Ex Machina
Ex Machina is the movie equivalent of a bully grabbing your wrist and repeatedly punching you in the face with your own hand while saying, "Stop hitting yourself." over and over again.
Quit it, Hollywood! Gawd!
And just like Biff from Back to the Future or Scut Farkus from A Christmas Story (Yeah, it's not "Scott Farkas." Blew my fucking mind, too.), Ex Machina is going to turn out to be a big, dumb, balding, pot-bellied, wife-beatin' loser. It'll get rerun on Syfy at 3:00 AM on Sundays, and only stoned high school kids and the demented elderly will be suckered by its metal-and-glass-exact production design and Samuel Morse'd twist ending into thinking it has anything meaningful to say.
Seriously, unless you're some kind of aboriginal jungle-dweller who's never come into contact with the modern world, you'll see the two "big" reveals as well as the "surprise" ending coming a parsec away.
Nathan (Oscar "I'm an ACTOR" Isaac), the billionaire inventor of the equivalent of Google, lives in an enormous house-of-tomorrow/research facility about 500 miles past BFE. He's created what could be the first truly artificially intelligent creature, Ava (Alicia "Swiss Miss" Vikander), which, of course, looks like a geek's uber-fuckable wet dream. Nathan helicopters one of his employees, Caleb (Domhnall "Bill Weasley" Gleeson), out for a week so that Caleb can perform a modified Turing Test on Ava to prove whether she is truly AI and not merely faking her experiential orgasms, so to speak.

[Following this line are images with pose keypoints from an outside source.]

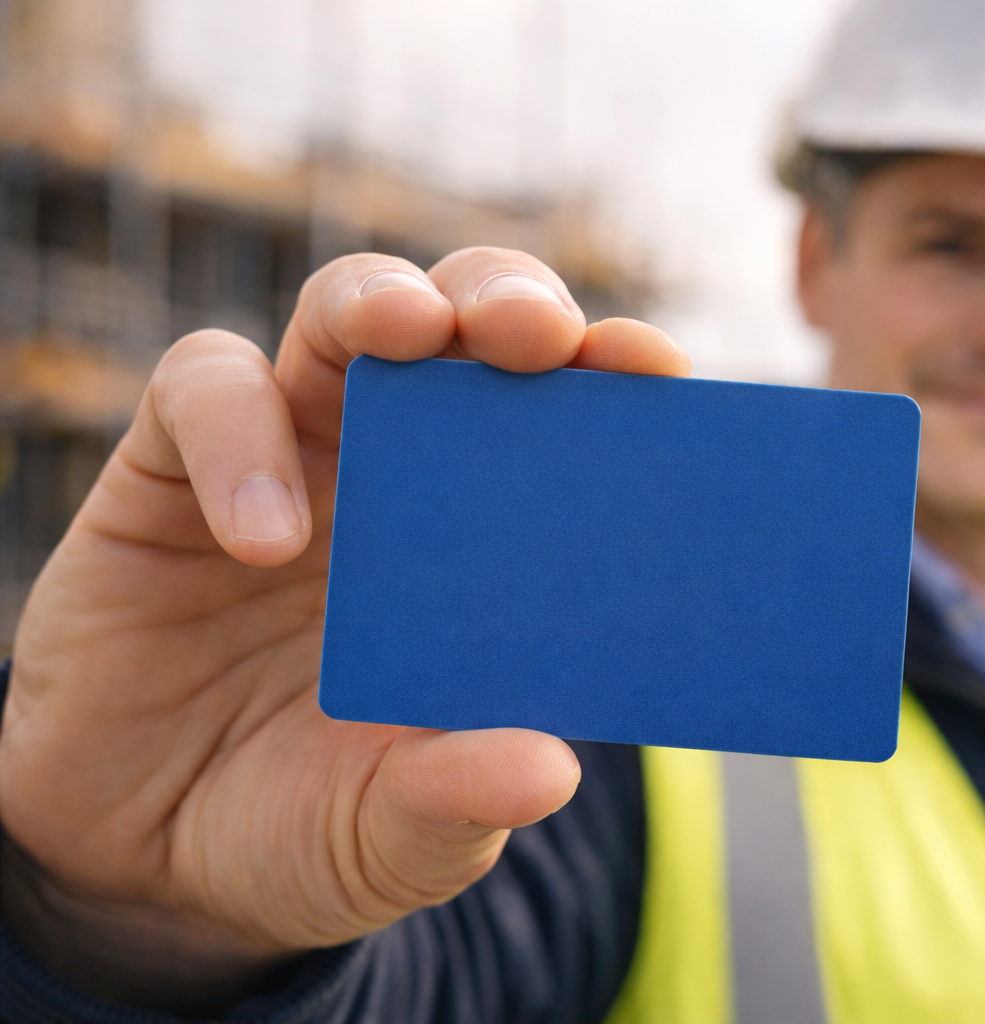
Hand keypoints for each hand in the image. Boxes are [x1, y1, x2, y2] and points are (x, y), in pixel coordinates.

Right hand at [0, 248, 688, 1011]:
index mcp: (492, 542)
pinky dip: (236, 433)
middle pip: (470, 322)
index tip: (658, 369)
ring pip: (345, 310)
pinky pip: (204, 389)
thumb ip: (458, 803)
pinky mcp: (173, 469)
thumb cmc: (308, 823)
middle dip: (510, 300)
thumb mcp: (393, 835)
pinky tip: (264, 536)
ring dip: (385, 301)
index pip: (569, 422)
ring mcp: (292, 454)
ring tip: (410, 333)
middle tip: (538, 334)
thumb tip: (548, 771)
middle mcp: (406, 474)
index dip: (613, 378)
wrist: (148, 858)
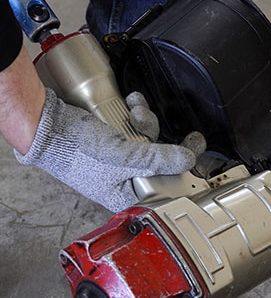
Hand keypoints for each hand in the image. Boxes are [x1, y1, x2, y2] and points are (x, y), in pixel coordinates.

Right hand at [15, 88, 205, 211]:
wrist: (46, 124)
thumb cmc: (75, 150)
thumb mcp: (123, 157)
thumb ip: (157, 160)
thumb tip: (187, 160)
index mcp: (127, 195)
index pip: (165, 187)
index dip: (183, 170)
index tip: (198, 154)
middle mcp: (125, 179)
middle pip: (161, 161)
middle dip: (166, 142)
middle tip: (193, 137)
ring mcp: (120, 157)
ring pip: (149, 140)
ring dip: (148, 122)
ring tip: (137, 112)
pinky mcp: (114, 138)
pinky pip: (135, 126)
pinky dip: (136, 112)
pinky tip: (133, 103)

Hilarity does not ensue. Nor does the provocation of thought, the inspiration of wonder or much by way of anything in the same fucking phylum as entertainment. And the plot's got more loopholes than an afghan.
Like Nathan, Ex Machina thinks it's the smartest thing in the room. It name checks Kurzweil and his Singularity, Oppenheimer and his "destroyer of worlds" quote, Prometheus and Pollock in an effort to impress its likely dozing audience. The problem is that it's actually as deep as a shot glass and as complex as the brain-teasers in Highlights magazine.
It not only acts like Asimov never came down from the technological mount and delivered the Three Laws of Robotics to mankind, it expects us to believe its genius inventor is such a dipshit that he wouldn't have come up with something similar on the way to creating the first walking, talking, squirting sex bot.
Given how much of the Interwebs are dedicated to porn, at least Ex Machina gets one thing right. The first question guys ask about any new discovery is always some form of "Can I fuck it?" It's as clear as Ava's see through torso why Vikander and not, say, Rebel Wilson got the part.
But even Vikander's circuit-melting hotness can't save Ex Machina from its own logic errors and more-obvious-than-forehead-nipples ending.
Error: Inverted 58008. Climax not found.